Find somewhere to camp, and, on the one hand, you now have somewhere to stay, that can support you within its (limited) range as you scavenge and adventure. The downside being that you still have the hostile events, beasts, limited replenishment, and whatnot, with not being able to take everybody adventuring, and… Well, should you lose adventurers out of range, well, that’s a different kind of slow, lingering death.

Both of these tasks are difficult. And even “Choose not to participate” may have results. Choose very carefully (and make sure you know your stats and abilities early on, otherwise you probably won’t choose wisely.)

There’s a lot of slow, lingering death here, is basically what I’m getting at. And part of this feels like conflicting directions of play, neither of which, at the present stage, feel balanced or complete. Quests demand that you wander, as does diplomacy with the other factions present, but once you settle down, your ability to complete those quests safely drastically goes down, even as you have achieved relative safety for your camp. At the same time, proper crafting and gathering, cooking, researching and rituals all demand a campsite, but that diminishes your ability to further the storyline. The game wants to deal with a small group, that much is clear. But it also wants you to roam free, which is only do-able after a lot of safety ensuring at the campsite to start with.

In essence, each play direction (both necessary for completion) brings down the other. And the frustrating part is that I’m sure there could be a balance between the two that changes it from what it currently is (Slow, frustrating, and often involving slow deaths where it’s much easier to cash in what few God Points you have, if any, before the game finishes its slow descent into “Everyone has died.”) to something genuinely interesting.

Tooltips are very helpful here, but the main thing you need to know here is that everyone except the house demon is dead, Dave. Everyone.

And, make no mistake, there are hints of something interesting here. There’s an interesting, Russian myth inspired fantasy world. There’s some solid hand-painted visuals, and, aside from the camp screen being a little cluttered and hard to decipher at first, it tooltips well.

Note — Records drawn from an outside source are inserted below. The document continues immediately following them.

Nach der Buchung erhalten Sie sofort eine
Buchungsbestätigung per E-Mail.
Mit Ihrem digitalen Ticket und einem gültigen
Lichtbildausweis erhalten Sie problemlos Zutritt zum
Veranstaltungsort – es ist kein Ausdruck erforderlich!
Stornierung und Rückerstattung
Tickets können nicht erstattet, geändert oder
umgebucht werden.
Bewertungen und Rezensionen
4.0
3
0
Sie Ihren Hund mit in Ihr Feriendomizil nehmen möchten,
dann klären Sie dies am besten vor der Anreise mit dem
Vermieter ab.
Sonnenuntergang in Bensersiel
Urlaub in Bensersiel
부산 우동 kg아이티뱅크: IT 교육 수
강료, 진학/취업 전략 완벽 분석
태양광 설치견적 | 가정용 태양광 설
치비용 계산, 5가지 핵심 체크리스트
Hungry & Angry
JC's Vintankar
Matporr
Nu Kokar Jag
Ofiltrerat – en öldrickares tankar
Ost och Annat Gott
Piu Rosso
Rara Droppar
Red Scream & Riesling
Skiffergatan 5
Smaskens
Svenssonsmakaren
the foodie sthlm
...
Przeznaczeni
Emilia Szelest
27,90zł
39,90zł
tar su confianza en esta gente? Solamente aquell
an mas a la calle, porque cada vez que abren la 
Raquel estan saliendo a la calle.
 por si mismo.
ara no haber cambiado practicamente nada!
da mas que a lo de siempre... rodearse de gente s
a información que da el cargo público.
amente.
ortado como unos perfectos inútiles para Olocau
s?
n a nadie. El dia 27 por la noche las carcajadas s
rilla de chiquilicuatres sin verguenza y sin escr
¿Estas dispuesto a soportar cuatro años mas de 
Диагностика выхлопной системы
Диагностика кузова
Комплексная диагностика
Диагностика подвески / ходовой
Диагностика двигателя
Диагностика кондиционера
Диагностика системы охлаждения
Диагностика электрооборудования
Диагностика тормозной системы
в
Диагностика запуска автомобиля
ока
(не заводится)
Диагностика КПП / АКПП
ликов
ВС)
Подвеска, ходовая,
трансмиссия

Its controls still have some issues (Mostly movement/selection frustrations, and the practice of making a second group a little more tedious than it needs to be), and, being an early access title, there’s been some particularly odd bugs (such as scavengers vanishing from trying to harvest a resource that simultaneously exists on the map, but presumably doesn’t in the code somewhere), but it shows promise. The problem being that the promise is currently obscured by imbalanced play goals, “Normal” difficulty still being a pretty harsh early game (Once the early game is passed, it gets somewhat easier), and nothing that prevents or even ameliorates a death spiral that I can see.

As such, Thea 2 is currently a game I want to like. But it’s not really letting me.

The Mad Welshman doesn’t really have much to add, unfortunately. It’s interesting, but distinctly unfriendly right now.